At different times of my growing up years my dad was welder, printing worker, fishmonger, market stall assistant and even seller of coconut juice.
At the printing factory, he rescued rejected calendars, faulty books & wrongly paginated planners from the trash & brought them home for us.
Things that didn’t clear QC scrutiny were perfect for me. I was just a kid then so wrong dates or wrong colour tones didn’t bother me.
The condemned calendars featuring geishas in opulent kimonos while holding painted paper umbrellas under blooming sakuras opened my eyes to Japanese fabric & flower aesthetics.
The abandoned books meant for the incinerator would fuel my life long delight in looking at fonts, feeling the textures of paper and hearing the rustle of flipping pages.
Years later when I travel, I save hotel paper stationery & maps even in languages I cannot read, perhaps as gratitude to my dad for showing me respect for words, pictures & paper.
With the faulty planner, I had hours of fun pretending I was an adult. One day I was a visiting village nurse noting down a baby’s weight, and asking the imaginary mother if he had a cough.

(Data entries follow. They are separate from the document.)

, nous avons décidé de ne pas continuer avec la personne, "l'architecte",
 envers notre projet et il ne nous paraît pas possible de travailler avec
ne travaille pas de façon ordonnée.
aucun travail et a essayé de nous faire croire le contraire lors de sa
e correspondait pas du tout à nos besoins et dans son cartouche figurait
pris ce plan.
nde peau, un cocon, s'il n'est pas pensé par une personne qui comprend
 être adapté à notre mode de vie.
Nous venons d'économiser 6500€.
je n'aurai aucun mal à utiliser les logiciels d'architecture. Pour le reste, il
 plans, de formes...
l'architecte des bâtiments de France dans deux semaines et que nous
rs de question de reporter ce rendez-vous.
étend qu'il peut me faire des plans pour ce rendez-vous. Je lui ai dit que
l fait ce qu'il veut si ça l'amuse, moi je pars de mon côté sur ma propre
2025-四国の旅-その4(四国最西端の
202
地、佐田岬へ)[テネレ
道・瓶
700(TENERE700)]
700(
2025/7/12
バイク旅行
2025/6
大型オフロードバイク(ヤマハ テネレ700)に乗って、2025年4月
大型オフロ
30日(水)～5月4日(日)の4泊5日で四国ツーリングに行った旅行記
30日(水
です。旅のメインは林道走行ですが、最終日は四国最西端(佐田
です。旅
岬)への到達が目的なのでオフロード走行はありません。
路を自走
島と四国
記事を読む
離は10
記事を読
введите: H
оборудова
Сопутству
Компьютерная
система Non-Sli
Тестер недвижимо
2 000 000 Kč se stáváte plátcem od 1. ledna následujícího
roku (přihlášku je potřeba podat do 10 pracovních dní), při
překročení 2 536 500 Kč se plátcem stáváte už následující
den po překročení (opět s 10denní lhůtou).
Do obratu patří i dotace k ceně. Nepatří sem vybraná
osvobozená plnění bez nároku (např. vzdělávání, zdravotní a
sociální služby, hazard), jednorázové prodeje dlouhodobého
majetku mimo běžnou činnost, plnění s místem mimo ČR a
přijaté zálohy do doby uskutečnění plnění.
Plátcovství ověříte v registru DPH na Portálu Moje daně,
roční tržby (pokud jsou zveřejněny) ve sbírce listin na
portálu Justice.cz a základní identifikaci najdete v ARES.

Another day I was a doctor prescribing medicines.
All that make believe exchanges were documented in the doodles of a girl who would one day work with young people and be involved in bringing medicines to animals in need.
Yesterday was Halloween. Contrary to popular beliefs, Halloween is not so much about dressing up & partying, but more about recognising there are other worlds beyond our material one.
Today being All Souls’ Day, and also Medicine Buddha Day, may I wish everyone a peaceful time honouring the people in our lives who have given what they could salvage to develop us.
And if we have past grudges or present traumas because we were given harmful things, may the medicine of compassion & wisdom heal us.